EU tech chief Henna Virkkunen has given that anxiety institutional voice: “It’s very clear that Europe is having our independence moment. During the last year, everybody has really realized how important it is that we are not dependent on one country or one company when it comes to some very critical technologies.” This importance stems from the ECFR warning that a future US administration could restrict European access to American cloud services, AI applications, and military software—a scenario that would devastate Europe’s economy and security.

The problem is that urgency does not resolve fragmentation. With every member state wanting a stake, the EuroStack risks becoming 27 parallel projects rather than one coherent ecosystem. “If France certifies a sovereign cloud and Germany refuses to recognise it, we enter patchwork territory,” Sanchit Vir Gogia, chief analyst at Greyhound Research warned to ComputerWorld.

Geographic concentration was central to Silicon Valley’s success, but replicating it in Europe is politically unlikely. “It would be very difficult to accept that one or two cities would take the lead,” Verdi acknowledges, though he argues the single market’s connectivity means Europe can still build a competitive industry without it.

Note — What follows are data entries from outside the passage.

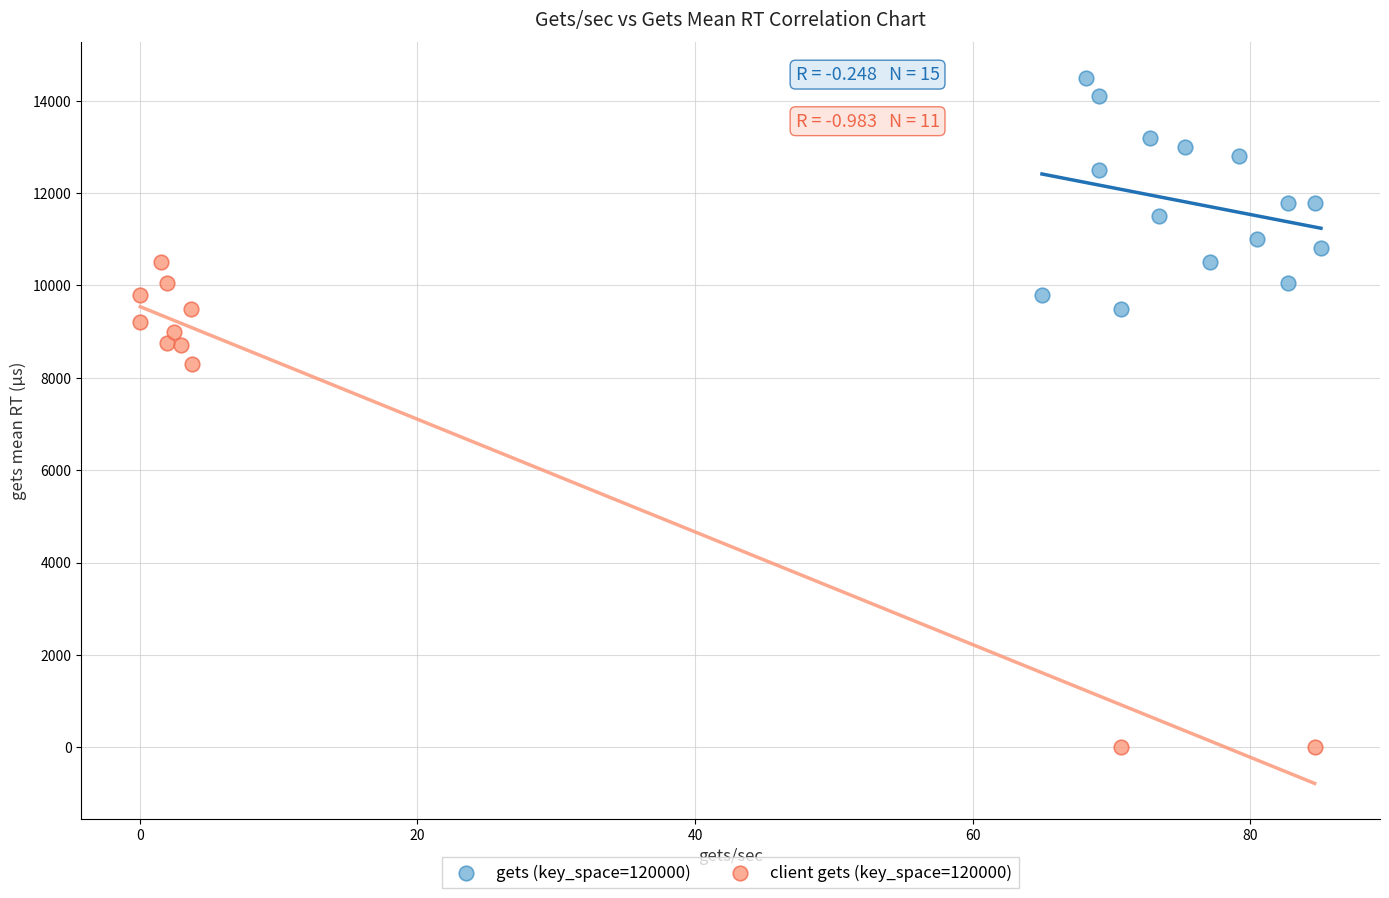

Which series contains the lowest Y value?

client gets (key_space=120000)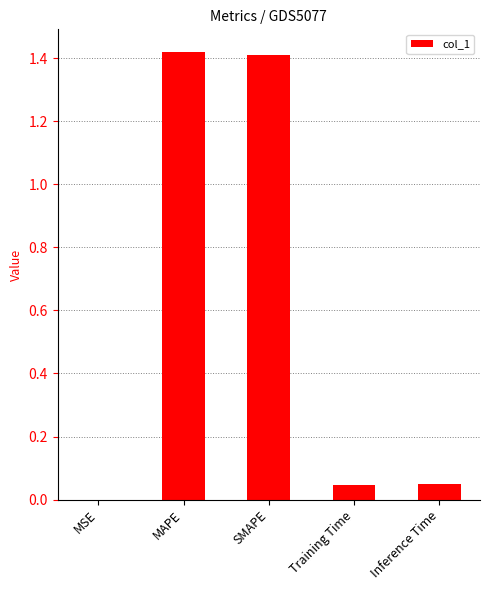

What is the sum of all values?

2.9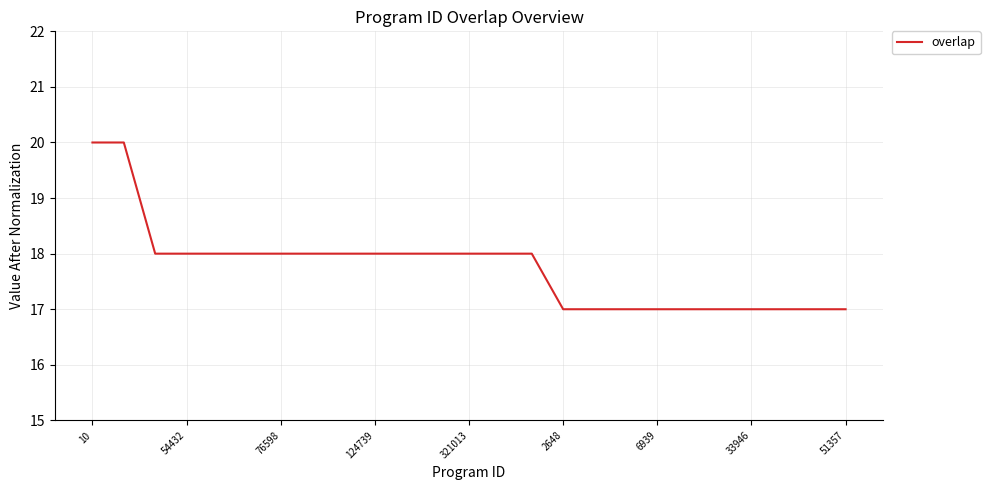

What is the smallest value displayed?

17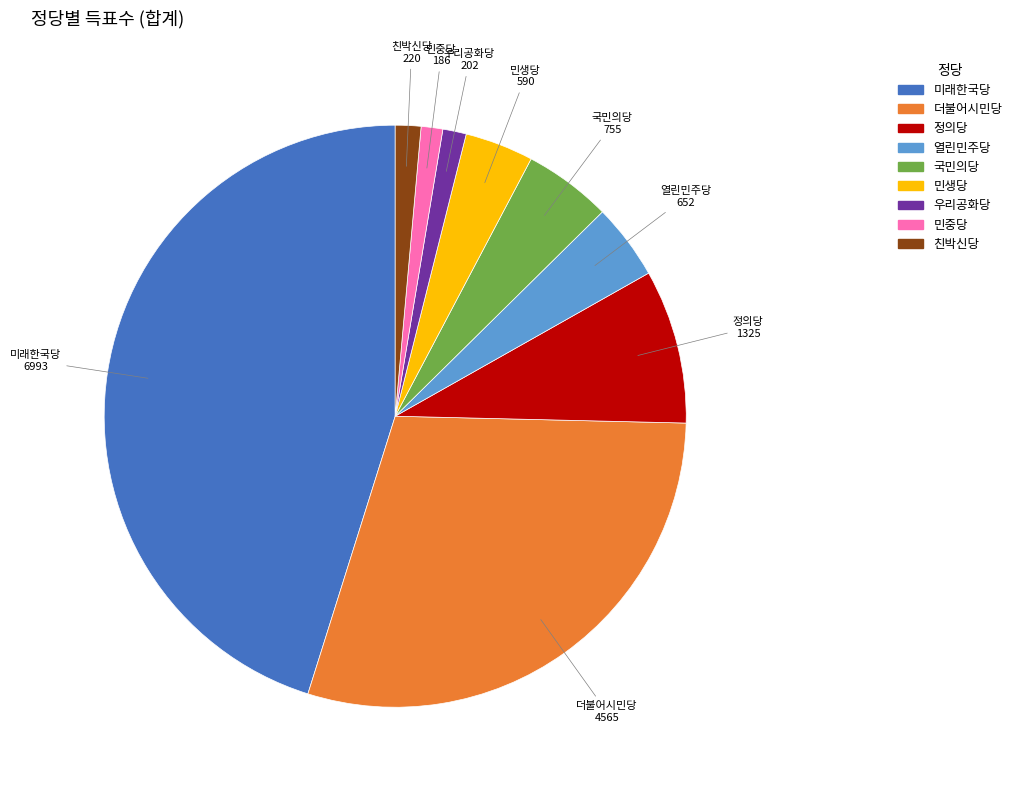

What is the largest slice in the pie chart?

미래한국당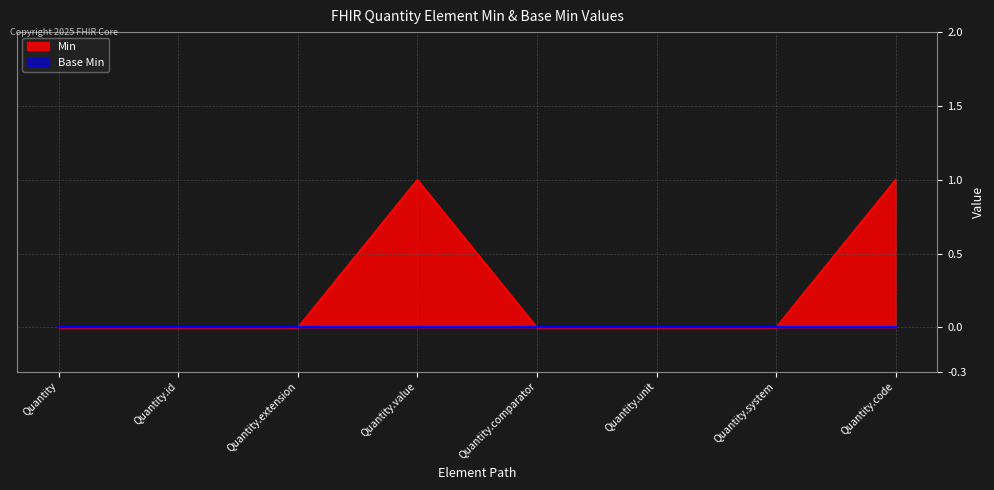

Reading right to left, extract all data points from this chart.

Quantity.code=1	Quantity.system=0	Quantity.unit=0	Quantity.comparator=0	Quantity.value=1	Quantity.extension=0	Quantity.id=0	Quantity=0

“I think it takes intellectual bravery to chart our own path and understand what is good for us rather than be happy clients,” Verdi says, reflecting on the push by American tech for deregulation in Europe.

The path forward

Despite the obstacles, there are reasons for cautious optimism. Sovereign cloud spending in Europe is projected to more than triple to $23bn by 2027, according to Gartner. The Cloud and AI Development Act, expected in the first quarter of 2026, will attempt to address Europe’s cloud and AI shortcomings by encouraging new data centre construction, expanding computational capacity for startups, and establishing EU-wide eligibility requirements for cloud providers. The Franco-German digital sovereignty summit in November launched a joint task force due to report this year. The political infrastructure, at least, is taking shape.

For Verdi, the most important shift is cultural as much as legislative—the European ecosystem beginning to choose itself. The ASML-Mistral model, he argues, could be the template. Public procurement can reinforce that logic, using government demand to anchor the kind of network effects that Washington once used the Pentagon to create. Verdi advocated for middle power partnerships to help fill gaps, though Verdi is also realistic: “I fear the majority of the legwork will be left for Europeans to do,” he says.

Those stark dependencies that we have endured so far should not be as normalised and as acceptable as it has been for the last two decades. – Giorgos Verdi, European Council on Foreign Relations

The deeper question is one of speed. The Bertelsmann Stiftung’s EuroStack report estimates the transformation will be incremental, taking roughly a decade and require investments of around €300bn.

What has changed, Verdi argues, is the baseline consensus: “Those stark dependencies that we have endured so far should not be as normalised and as acceptable as it has been for the last two decades.” For a continent that spent twenty years as a client of American technology, this sentiment is where the shift begins.